The Future Mapped Out:
The two maps represent the same low-lying area of coastal land - a 'four by three' grid of twelve square kilometres - surveyed approximately forty years apart. The location is the northern part of the Naze Peninsula, ending at Stone Point and often referred to as the "Northeast Corner" - with the town of Walton to the south and the Harwich Estuary to the north.
Comparing these maps graphically illustrates the rate of erosion of the coastline over the forty year period. Both show the low water line and the amount of beach that faces the North Sea. (The beach is important to this area because it helps to take the erosive energy out of the waves as they drive against the northeast-facing land from the often stormy sea conditions.) You can see that the more recent map shows a greatly reduced beach width and therefore an increased vulnerability to sea erosion. If you look at the land itself towards the tip of the peninsula - Stone Point - the more recent maps shows a thinner strip of land as it tapers to this point.
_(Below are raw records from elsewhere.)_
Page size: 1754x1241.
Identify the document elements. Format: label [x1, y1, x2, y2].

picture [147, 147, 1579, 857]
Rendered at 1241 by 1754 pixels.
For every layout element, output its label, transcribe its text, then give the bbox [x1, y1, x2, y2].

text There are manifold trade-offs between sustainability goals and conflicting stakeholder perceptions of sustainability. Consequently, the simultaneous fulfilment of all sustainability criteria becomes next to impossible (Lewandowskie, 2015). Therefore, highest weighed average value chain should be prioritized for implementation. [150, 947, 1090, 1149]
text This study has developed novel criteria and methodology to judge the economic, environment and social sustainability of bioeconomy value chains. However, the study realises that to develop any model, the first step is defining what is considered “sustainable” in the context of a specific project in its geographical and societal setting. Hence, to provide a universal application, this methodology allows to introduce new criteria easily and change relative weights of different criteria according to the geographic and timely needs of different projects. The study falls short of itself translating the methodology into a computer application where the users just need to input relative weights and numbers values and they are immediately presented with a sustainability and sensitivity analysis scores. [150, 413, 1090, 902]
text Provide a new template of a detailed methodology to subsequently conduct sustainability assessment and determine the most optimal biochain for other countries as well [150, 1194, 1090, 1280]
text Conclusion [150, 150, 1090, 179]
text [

Experts believe that this diminishing strip of land is all that protects the Walton Backwaters from becoming a sea and parts of the town of Walton from becoming flooded should a storm surge happen like the one that occurred in 1953. It is therefore vitally important that this land is protected at all costs. The price of negligence would be catastrophic - both ecolgically and economically.
One of the principal reasons why the Naze beach is disappearing so fast is the failure to maintain man-made sea defences that were introduced by the Victorian engineers who helped to create 'Seaside Britain' nearly one hundred and fifty years ago. They did this by building a series of beach groynes and sea walls all around the country. The Naze has lost between thirty and forty of these structures since the Second World War due to a series of land ownership changes and govermental bureaucratic indecision at both local and national level.
Near the bottom of the maps are the outlines of what is left of one of the most important of these structures - the Tamarisk Sea Wall. This used to help stop the northerly movement of sand and shingle that now ends up in the Harwich Channel via the shallow bay - Pennyhole Bay - between this deep ship channel and Stone Point. On the more recent map the wall is now marked with a dotted line, since the structure has now all but been allowed to disappear.
You can see from this later map that a parallel embankment has been built further inland - but this has far less protective capability. However, on the older map the outline of the Tamarisk Wall is still clear and distinct. In 1946 it still offered effective protection against the loss of beach material that is now taking place at an increasingly alarming rate. Stone Point is - in effect - vanishing.
Almost half the saltmarsh habitat has since been lost - and the rate of erosion is more than twice that of the Naze cliffs to the south.
It seems pretty clear that unless something is done very soon about rebuilding - or redesigning - the sea defences along this part of the Naze coastline, then the future of both the rural habitat and the urban infrastructure in this part of Essex is threatened with destruction.